Below is a listing. Quote from it, exactly, the lines from the one containing "RECT 0.000000 0.360000" down to the one containing "RECT 0.000000 0.505000", both ends included, and nothing else.

» RECORDED DATA

────────────────

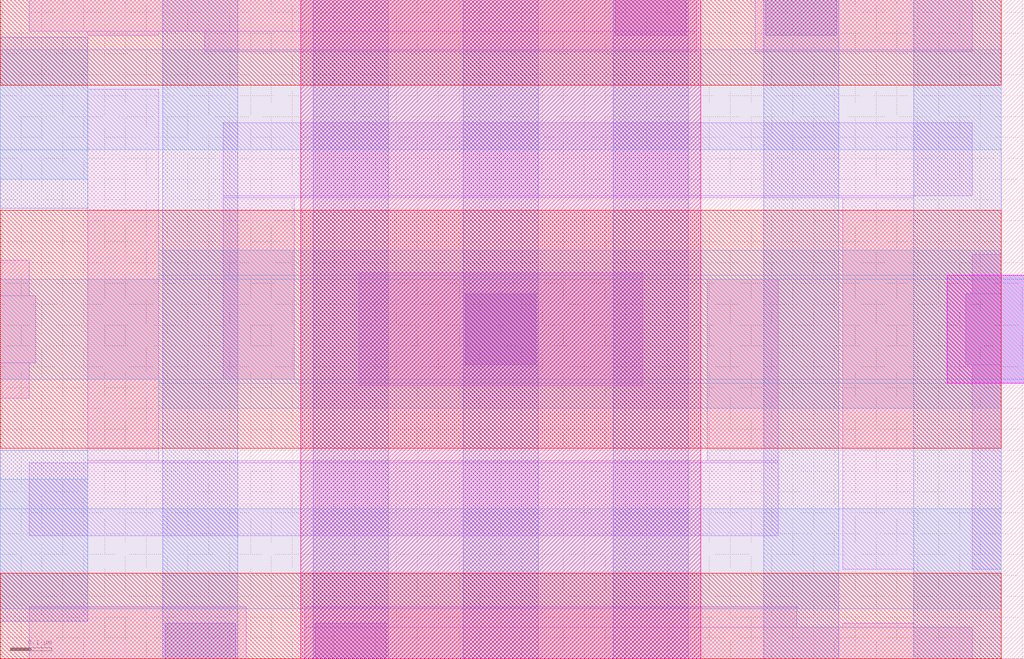
<source format=lef>
# Copyright 2020 The SkyWater PDK Authors
#
# Licensed under the Apache License, Version 2.0 (the "License");
# you may not use this file except in compliance with the License.
# You may obtain a copy of the License at
#
#     https://www.apache.org/licenses/LICENSE-2.0
#
# Unless required by applicable law or agreed to in writing, software
# distributed under the License is distributed on an "AS IS" BASIS,
# WITHOUT WARRANTIES OR CONDITIONS OF ANY KIND, either express or implied.
# See the License for the specific language governing permissions and
# limitations under the License.
#
# SPDX-License-Identifier: Apache-2.0

VERSION 5.7 ;
  NOWIREEXTENSIONATPIN ON ;
  DIVIDERCHAR "/" ;
  BUSBITCHARS "[]" ;
MACRO sky130_fd_bd_sram__sram_dp_cell_opt2
  CLASS BLOCK ;
  FOREIGN sky130_fd_bd_sram__sram_dp_cell_opt2 ;
  ORIGIN  0.000000  0.000000 ;
  SIZE  2.455000 BY  1.580000 ;
  OBS
    LAYER li1 ;
      RECT 0.000000 0.625000 0.070000 0.710000 ;
      RECT 0.000000 0.710000 0.085000 0.870000 ;
      RECT 0.000000 0.870000 0.070000 0.955000 ;
      RECT 0.070000 0.000000 0.590000 0.125000 ;
      RECT 0.070000 0.295000 1.865000 0.470000 ;
      RECT 0.070000 1.505000 1.670000 1.580000 ;
      RECT 0.210000 0.470000 1.865000 0.475000 ;
      RECT 0.210000 0.475000 0.380000 1.365000 ;
      RECT 0.210000 1.495000 0.380000 1.505000 ;
      RECT 0.490000 1.455000 1.670000 1.505000 ;
      RECT 0.535000 0.670000 0.705000 1.105000 ;
      RECT 0.535000 1.105000 2.190000 1.110000 ;
      RECT 0.535000 1.110000 2.330000 1.285000 ;
      RECT 0.730000 0.000000 2.330000 0.075000 ;
      RECT 0.730000 0.075000 1.910000 0.125000 ;
      RECT 0.860000 0.655000 1.540000 0.925000 ;
      RECT 1.695000 0.475000 1.865000 0.910000 ;
      RECT 1.810000 1.455000 2.330000 1.580000 ;
      RECT 2.020000 0.075000 2.190000 0.085000 ;
      RECT 2.020000 0.215000 2.190000 1.105000 ;
      RECT 2.315000 0.705000 2.400000 0.875000 ;
      RECT 2.330000 0.215000 2.400000 0.705000 ;
      RECT 2.330000 0.875000 2.400000 0.970000 ;
    LAYER mcon ;
      RECT 0.395000 0.000000 0.565000 0.085000 ;
      RECT 0.755000 0.000000 0.925000 0.085000 ;
      RECT 1.115000 0.705000 1.285000 0.875000 ;
      RECT 1.475000 1.495000 1.645000 1.580000 ;
      RECT 1.835000 1.495000 2.005000 1.580000 ;
    LAYER met1 ;
      RECT 0.000000 0.090000 0.210000 0.500000 ;
      RECT 0.000000 1.080000 0.210000 1.490000 ;
      RECT 0.390000 0.000000 0.570000 1.580000 ;
      RECT 0.750000 0.000000 0.930000 1.580000 ;
      RECT 1.110000 0.000000 1.290000 1.580000 ;
      RECT 1.470000 0.000000 1.650000 1.580000 ;
      RECT 1.830000 0.000000 2.010000 1.580000 ;
      RECT 2.190000 0.000000 2.400000 0.660000 ;
      RECT 2.190000 0.660000 2.455000 0.920000 ;
      RECT 2.190000 0.920000 2.400000 1.580000 ;
    LAYER met2 ;
      RECT 0.000000 0.120000 2.400000 0.360000 ;
      RECT 0.000000 0.360000 0.210000 0.430000 ;
      RECT 0.000000 0.670000 2.455000 0.910000 ;
      RECT 0.000000 1.150000 0.210000 1.220000 ;
      RECT 0.000000 1.220000 2.400000 1.460000 ;
      RECT 0.380000 0.600000 2.400000 0.660000 ;
      RECT 0.380000 0.660000 2.455000 0.670000 ;
      RECT 0.380000 0.910000 2.455000 0.920000 ;
      RECT 0.380000 0.920000 2.400000 0.980000 ;
    LAYER met3 ;
      RECT 0.000000 0.000000 2.400000 0.205000 ;
      RECT 0.000000 0.505000 2.400000 1.075000 ;
      RECT 0.000000 1.375000 2.400000 1.580000 ;
    LAYER nwell ;
      RECT 0.720000 0.000000 1.680000 1.580000 ;
    LAYER via ;
      RECT 2.270000 0.660000 2.455000 0.920000 ;
  END
END sky130_fd_bd_sram__sram_dp_cell_opt2
END LIBRARY

</source>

────────────────

» WRITTEN ANSWER
      RECT 0.000000 0.360000 0.210000 0.430000 ;
      RECT 0.000000 0.670000 2.455000 0.910000 ;
      RECT 0.000000 1.150000 0.210000 1.220000 ;
      RECT 0.000000 1.220000 2.400000 1.460000 ;
      RECT 0.380000 0.600000 2.400000 0.660000 ;
      RECT 0.380000 0.660000 2.455000 0.670000 ;
      RECT 0.380000 0.910000 2.455000 0.920000 ;
      RECT 0.380000 0.920000 2.400000 0.980000 ;
    LAYER met3 ;
      RECT 0.000000 0.000000 2.400000 0.205000 ;
      RECT 0.000000 0.505000 2.400000 1.075000 ;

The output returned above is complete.